GIVEN PASSAGE:
=======
- Theatrical poster
- Directed by: Victor Saville
- Screenplay by: Arthur Wimperis Marguerite Roberts
- Based on: If Winter Comes 1921 novel by A.S.M. Hutchinson
- Produced by: Pandro S. Berman
- Starring: Walter Pidgeon Deborah Kerr Angela Lansbury Janet Leigh
- Cinematography: George J. Folsey
- Edited by: Ferris Webster
- Music by: Herbert Stothart
- Production company: Metro-Goldwyn-Mayer
- Distributed by: Loew's Inc.
- Release date: December 31, 1947;
- Running time: 97 minutes
- Country: United States
- Language: English
- Budget: $1.74 million
- Box office: $1.9 million

= If Winter Comes =

1947 film by Victor Saville

If Winter Comes is a 1947 American drama film directed by Victor Saville and starring Walter Pidgeon, Deborah Kerr and Angela Lansbury. Produced by Metro-Goldwyn-Mayer, it is based on the 1921 novel by A.S.M. Hutchinson. The film tells the story of an English textbook writer who takes in a pregnant girl. The novel had previously been made into the 1923 silent film If Winter Comes.

The title of the film was taken from the last line of the Percy Bysshe Shelley poem "Ode to the West Wind": "If Winter comes, can Spring be far behind?"
=======
SOURCE DATA:
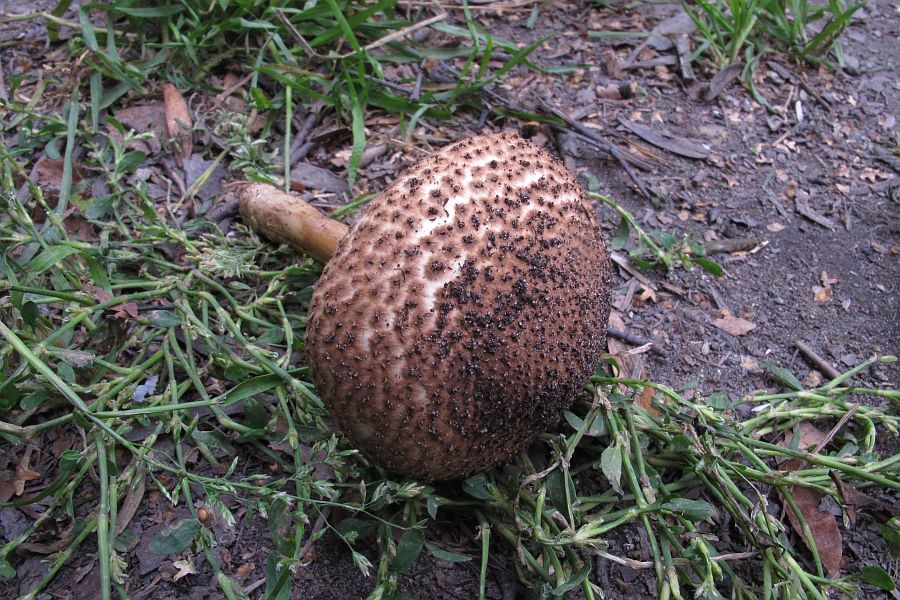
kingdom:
=======
Reproduce the passage on the film If Winter Comes from "- Release date: December" up to and including "If Winter Comes.".

WRITTEN SOLUTION:
- Release date: December 31, 1947;
- Running time: 97 minutes
- Country: United States
- Language: English
- Budget: $1.74 million
- Box office: $1.9 million

= If Winter Comes =

1947 film by Victor Saville

If Winter Comes is a 1947 American drama film directed by Victor Saville and starring Walter Pidgeon, Deborah Kerr and Angela Lansbury. Produced by Metro-Goldwyn-Mayer, it is based on the 1921 novel by A.S.M. Hutchinson. The film tells the story of an English textbook writer who takes in a pregnant girl. The novel had previously been made into the 1923 silent film If Winter Comes.